= GIVEN RECORDS =
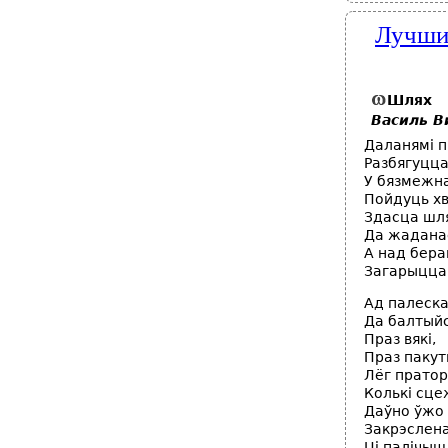
Лучшие
Шлях
Василь В
Даланямі п
Разбягуцца
У бязмежн
Пойдуць хв
Здасца шл
Да жадана
А над бер
Загарыцца
Ад палеска
Да балтыйс
Праз вякі,
Праз паку
Лёг пратор
Колькі сце
Даўно ўжо 
Закрэслена
Ці палічыш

= THE PROBLEM =
The answer must be a word-for-word copy of all the entries, containing no pictures.

= ANSWER TO THE EXERCISE =
Лучшие
Шлях
Василь В
Даланямі п
Разбягуцца
У бязмежн
Пойдуць хв
Здасца шл
Да жадана
А над бер
Загарыцца
Ад палеска
Да балтыйс
Праз вякі,
Праз паку
Лёг пратор
Колькі сце
Даўно ўжо 
Закрэслена
Ці палічыш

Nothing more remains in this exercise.